▶ **Instructions for the task**
When you copy the entries, match them exactly and omit the pictures.

** Material provided follows **

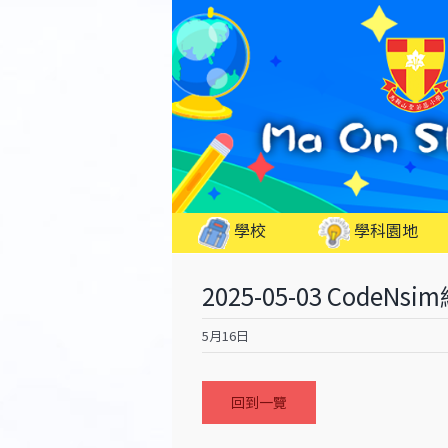
Skip
to
content
學校
學科園地
2025-05-03 Code
5月16日
回到一覽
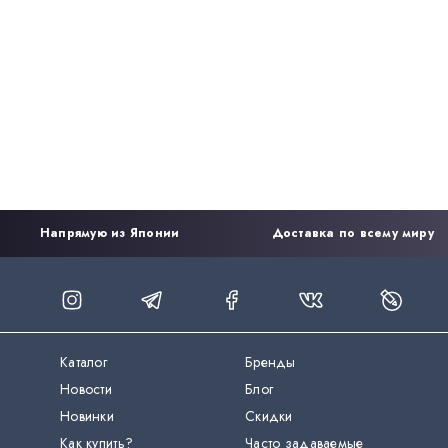
Напрямую из Японии
Доставка по всему миру
Каталог
Бренды
Новости
Блог
Новинки
Скидки
Как купить?
Часто задаваемые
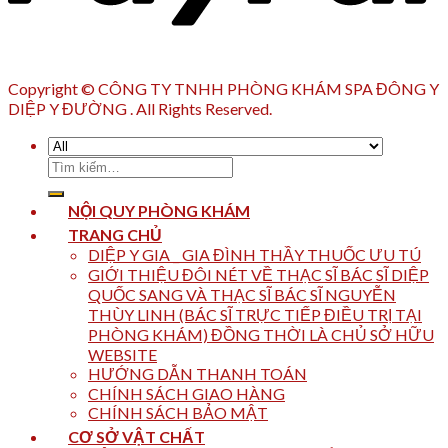
Copyright © CÔNG TY TNHH PHÒNG KHÁM SPA ĐÔNG Y
DIỆP Y ĐƯỜNG . All Rights Reserved.
Tìm
kiếm:
NỘI QUY PHÒNG KHÁM
TRANG CHỦ
DIỆP Y GIA _ GIA ĐÌNH THẦY THUỐC ƯU TÚ
GIỚI THIỆU ĐÔI NÉT VỀ THẠC SĨ BÁC SĨ DIỆP
QUỐC SANG VÀ THẠC SĨ BÁC SĨ NGUYỄN
THÙY LINH (BÁC SĨ TRỰC TIẾP ĐIỀU TRỊ TẠI
PHÒNG KHÁM) ĐỒNG THỜI LÀ CHỦ SỞ HỮU
WEBSITE
HƯỚNG DẪN THANH TOÁN
CHÍNH SÁCH GIAO HÀNG
CHÍNH SÁCH BẢO MẬT
CƠ SỞ VẬT CHẤT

** End of Material provided **

▶ **Answer to the exercise**
Skip
to
content
學校
學科園地
2025-05-03 Code
5月16日
回到一覽
Напрямую из Японии
Доставка по всему миру
Каталог
Бренды
Новости
Блог
Новинки
Скидки
Как купить?
Часто задаваемые
Copyright © CÔNG TY TNHH PHÒNG KHÁM SPA ĐÔNG Y
DIỆP Y ĐƯỜNG . All Rights Reserved.
Tìm
kiếm:
NỘI QUY PHÒNG KHÁM
TRANG CHỦ
DIỆP Y GIA _ GIA ĐÌNH THẦY THUỐC ƯU TÚ
GIỚI THIỆU ĐÔI NÉT VỀ THẠC SĨ BÁC SĨ DIỆP
QUỐC SANG VÀ THẠC SĨ BÁC SĨ NGUYỄN
THÙY LINH (BÁC SĨ TRỰC TIẾP ĐIỀU TRỊ TẠI
PHÒNG KHÁM) ĐỒNG THỜI LÀ CHỦ SỞ HỮU
WEBSITE
HƯỚNG DẪN THANH TOÁN
CHÍNH SÁCH GIAO HÀNG
CHÍNH SÁCH BẢO MẬT
CƠ SỞ VẬT CHẤT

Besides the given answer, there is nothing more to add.